▶ [Prompt]: Copy every line from the records that holds the word "评价指标体系".

---- Material for the task

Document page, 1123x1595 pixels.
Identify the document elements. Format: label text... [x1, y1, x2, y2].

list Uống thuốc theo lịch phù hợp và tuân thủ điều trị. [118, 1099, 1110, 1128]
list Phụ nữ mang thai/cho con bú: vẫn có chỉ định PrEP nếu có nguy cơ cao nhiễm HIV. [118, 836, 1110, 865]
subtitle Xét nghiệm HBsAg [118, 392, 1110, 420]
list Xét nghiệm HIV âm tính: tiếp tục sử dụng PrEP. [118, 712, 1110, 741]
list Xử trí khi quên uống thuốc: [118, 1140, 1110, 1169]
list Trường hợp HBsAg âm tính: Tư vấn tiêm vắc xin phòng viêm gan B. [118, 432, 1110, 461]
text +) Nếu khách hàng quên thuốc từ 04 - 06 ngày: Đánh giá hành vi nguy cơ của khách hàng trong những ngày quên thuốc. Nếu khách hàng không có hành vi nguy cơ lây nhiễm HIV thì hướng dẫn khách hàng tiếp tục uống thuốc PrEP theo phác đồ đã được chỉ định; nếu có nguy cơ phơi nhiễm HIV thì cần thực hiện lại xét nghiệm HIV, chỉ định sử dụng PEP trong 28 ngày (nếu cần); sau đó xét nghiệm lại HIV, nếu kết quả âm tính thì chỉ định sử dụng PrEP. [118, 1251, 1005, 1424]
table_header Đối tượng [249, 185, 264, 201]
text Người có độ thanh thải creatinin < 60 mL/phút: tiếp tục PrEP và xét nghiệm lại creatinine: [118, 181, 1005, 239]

--------
---- Material for the task

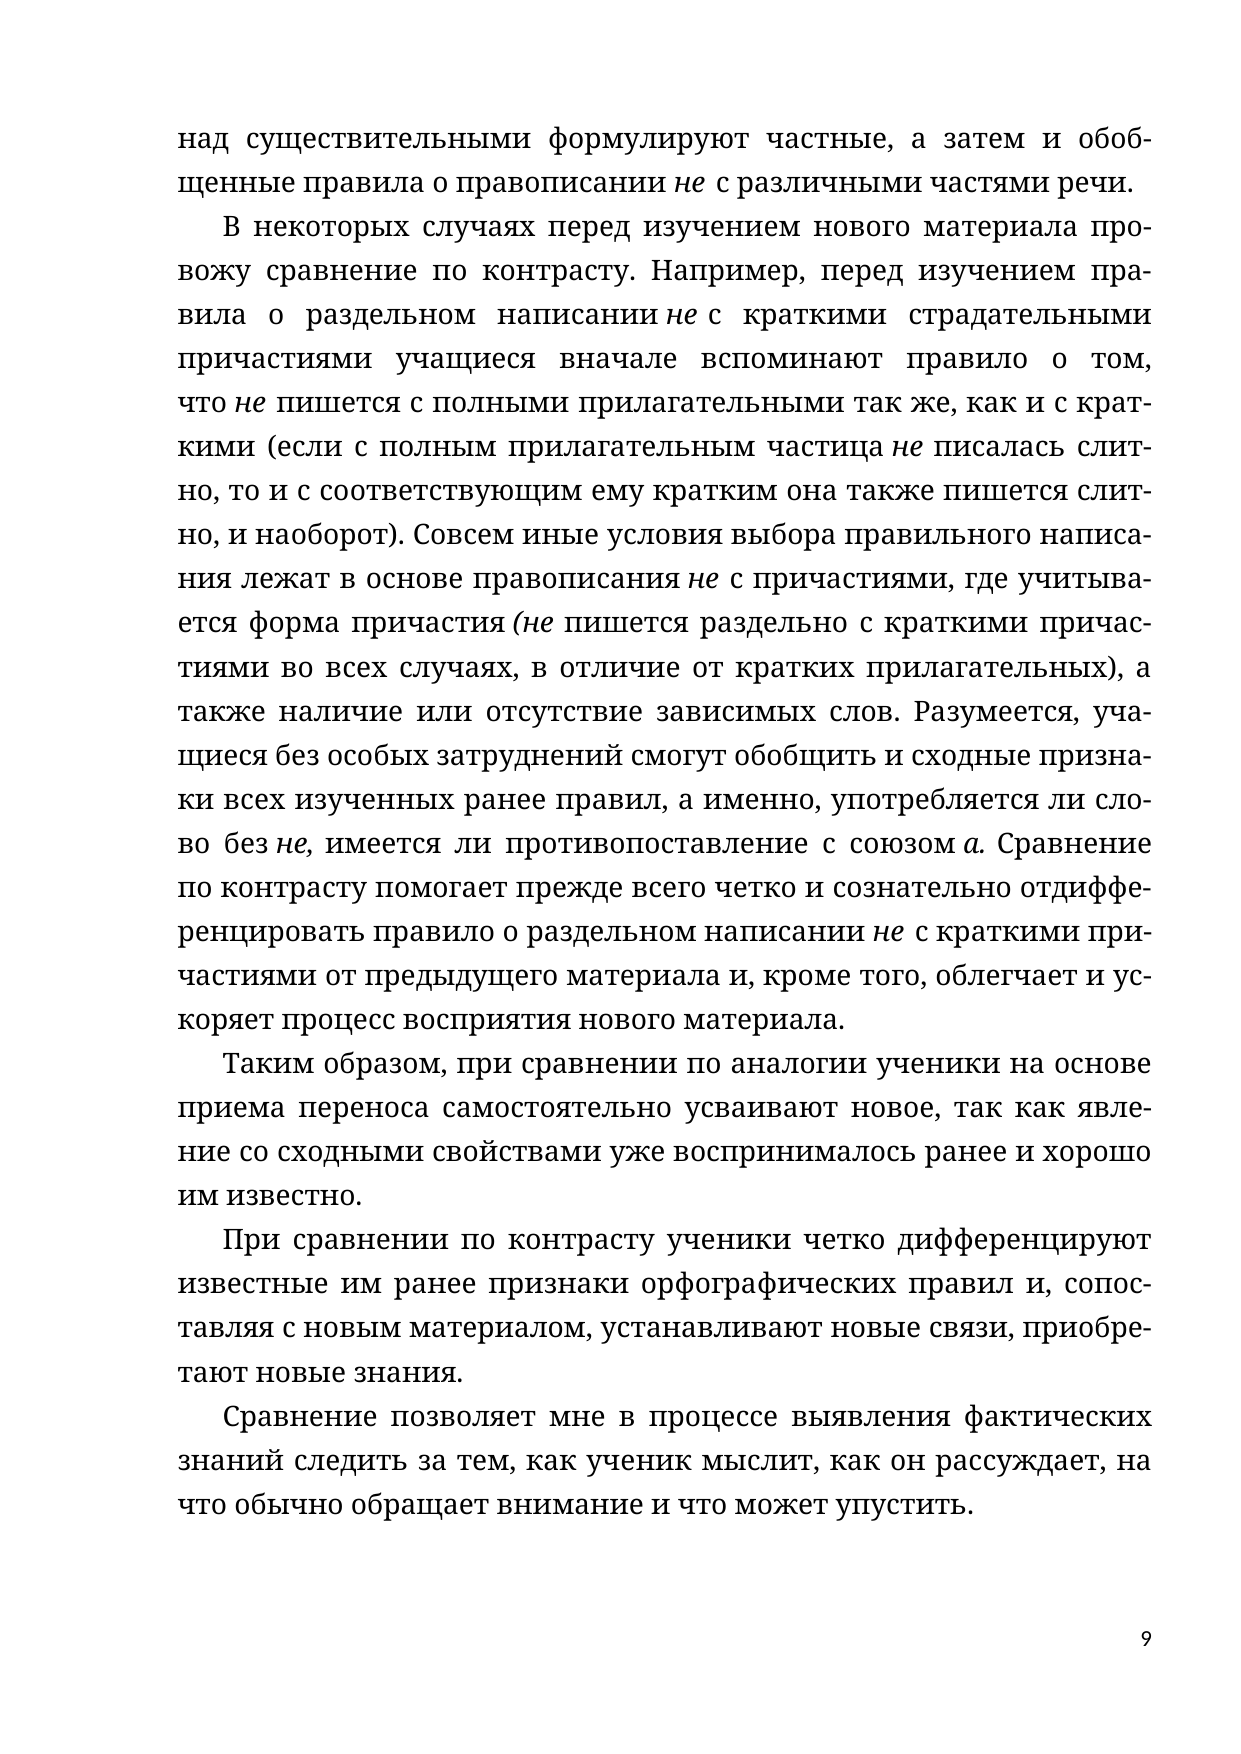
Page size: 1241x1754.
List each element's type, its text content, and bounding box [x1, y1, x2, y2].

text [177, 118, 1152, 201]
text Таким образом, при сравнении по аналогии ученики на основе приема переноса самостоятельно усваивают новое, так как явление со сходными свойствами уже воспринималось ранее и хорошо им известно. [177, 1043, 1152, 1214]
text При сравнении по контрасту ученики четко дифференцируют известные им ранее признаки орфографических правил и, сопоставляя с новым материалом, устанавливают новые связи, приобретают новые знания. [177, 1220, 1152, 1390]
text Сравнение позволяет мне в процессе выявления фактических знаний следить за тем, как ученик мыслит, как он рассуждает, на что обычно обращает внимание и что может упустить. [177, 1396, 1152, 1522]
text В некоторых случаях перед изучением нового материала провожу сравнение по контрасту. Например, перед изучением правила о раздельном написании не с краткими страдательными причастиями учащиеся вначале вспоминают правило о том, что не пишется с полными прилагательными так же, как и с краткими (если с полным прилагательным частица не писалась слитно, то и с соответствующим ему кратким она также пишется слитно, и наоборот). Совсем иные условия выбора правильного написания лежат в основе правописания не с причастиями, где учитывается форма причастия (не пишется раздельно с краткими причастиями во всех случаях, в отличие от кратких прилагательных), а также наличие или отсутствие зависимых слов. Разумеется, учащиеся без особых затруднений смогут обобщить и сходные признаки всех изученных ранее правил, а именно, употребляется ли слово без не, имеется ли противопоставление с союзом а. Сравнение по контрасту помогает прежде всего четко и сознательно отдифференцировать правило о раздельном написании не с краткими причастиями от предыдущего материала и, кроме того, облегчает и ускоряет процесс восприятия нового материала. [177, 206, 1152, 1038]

--------
---- Material for the task

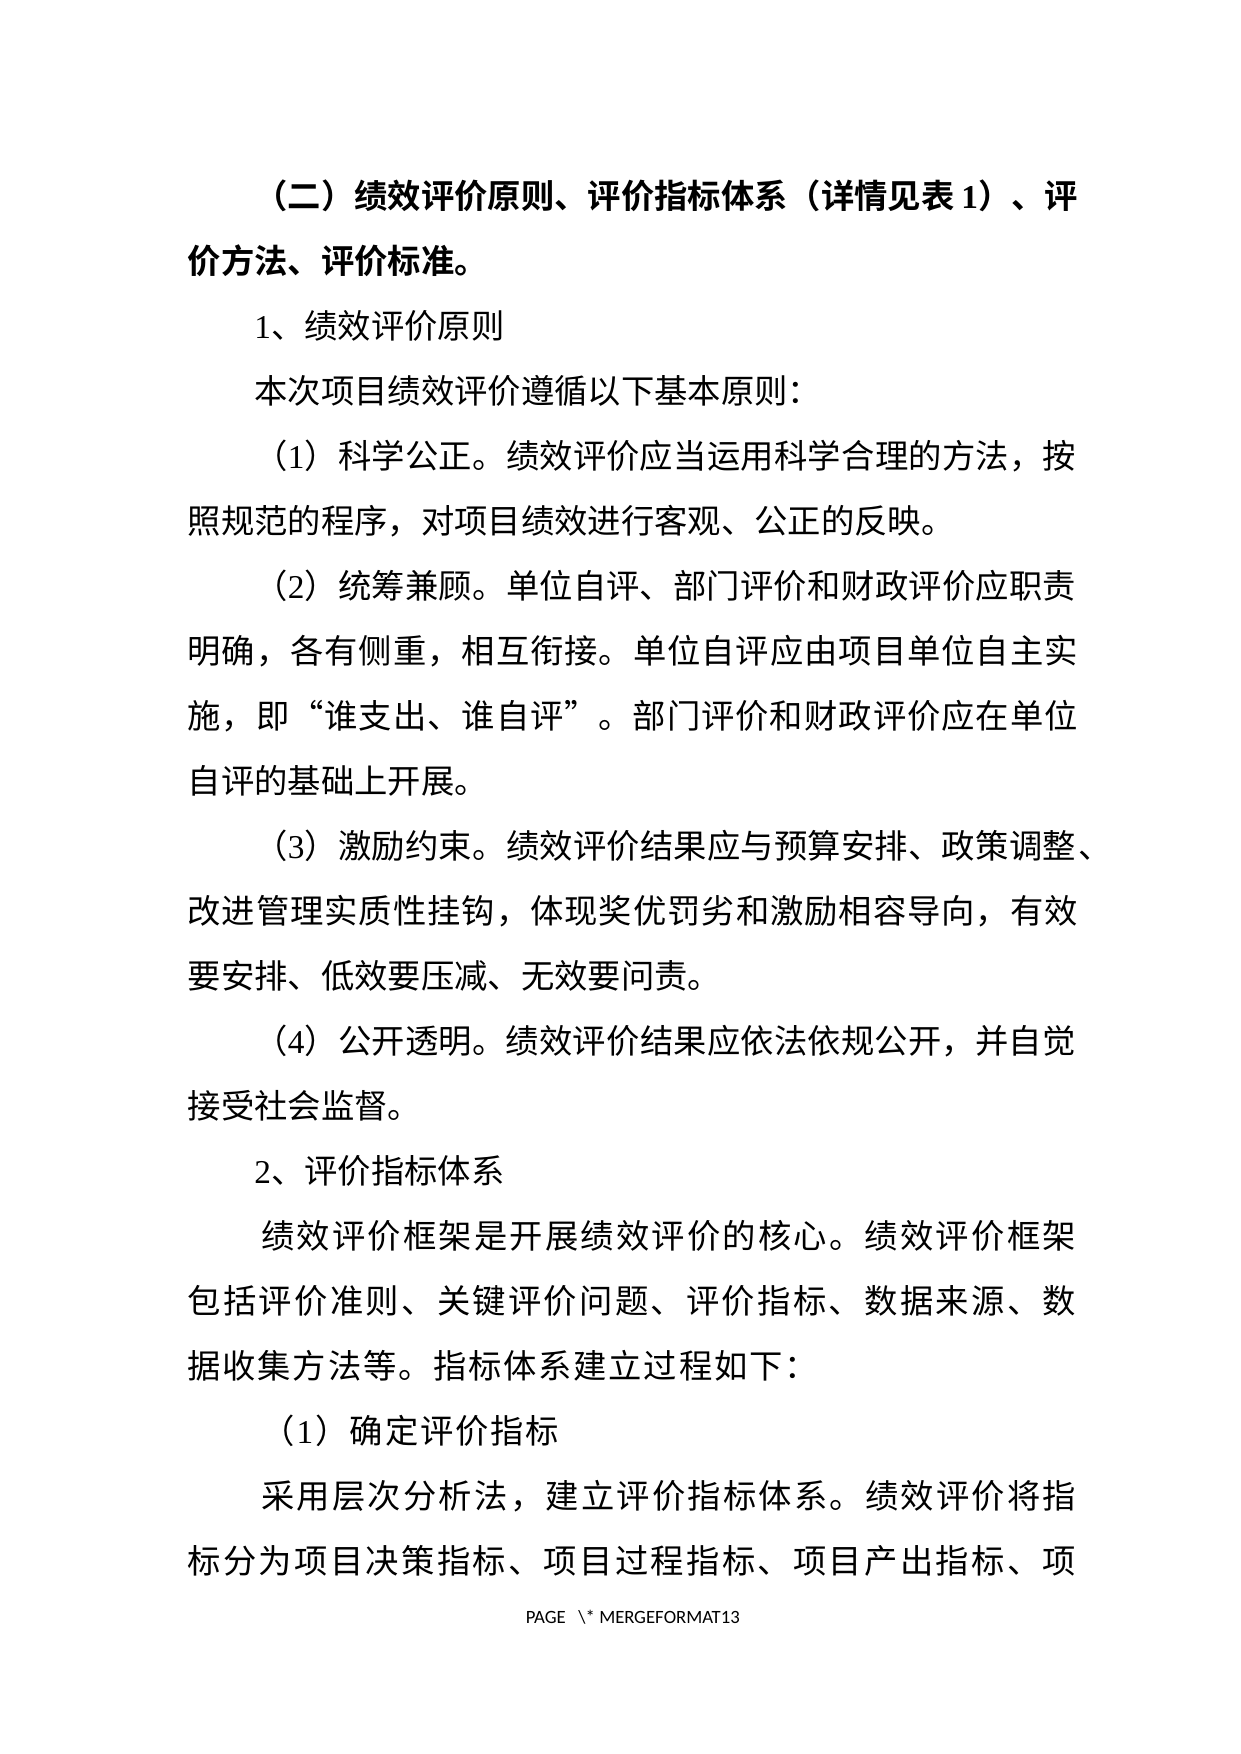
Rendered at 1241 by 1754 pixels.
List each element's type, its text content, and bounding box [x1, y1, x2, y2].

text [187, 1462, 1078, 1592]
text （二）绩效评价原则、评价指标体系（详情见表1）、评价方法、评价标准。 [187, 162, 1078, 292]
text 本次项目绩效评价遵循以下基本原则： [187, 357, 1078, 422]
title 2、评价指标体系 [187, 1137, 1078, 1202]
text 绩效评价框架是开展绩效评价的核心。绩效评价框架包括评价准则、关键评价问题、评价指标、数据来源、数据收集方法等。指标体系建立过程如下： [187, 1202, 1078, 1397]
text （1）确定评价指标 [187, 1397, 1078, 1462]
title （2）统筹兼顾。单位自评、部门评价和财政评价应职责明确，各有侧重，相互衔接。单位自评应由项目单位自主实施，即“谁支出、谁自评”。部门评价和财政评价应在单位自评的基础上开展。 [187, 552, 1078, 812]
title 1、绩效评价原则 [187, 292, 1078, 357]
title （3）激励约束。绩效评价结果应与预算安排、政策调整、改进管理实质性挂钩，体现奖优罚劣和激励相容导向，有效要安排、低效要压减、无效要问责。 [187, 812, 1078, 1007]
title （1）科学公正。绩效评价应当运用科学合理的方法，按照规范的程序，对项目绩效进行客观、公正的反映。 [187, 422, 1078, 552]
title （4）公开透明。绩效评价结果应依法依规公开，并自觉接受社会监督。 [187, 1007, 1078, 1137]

--------

▶ [Written solution]:
text （二）绩效评价原则、评价指标体系（详情见表1）、评价方法、评价标准。 [187, 162, 1078, 292]
title 2、评价指标体系 [187, 1137, 1078, 1202]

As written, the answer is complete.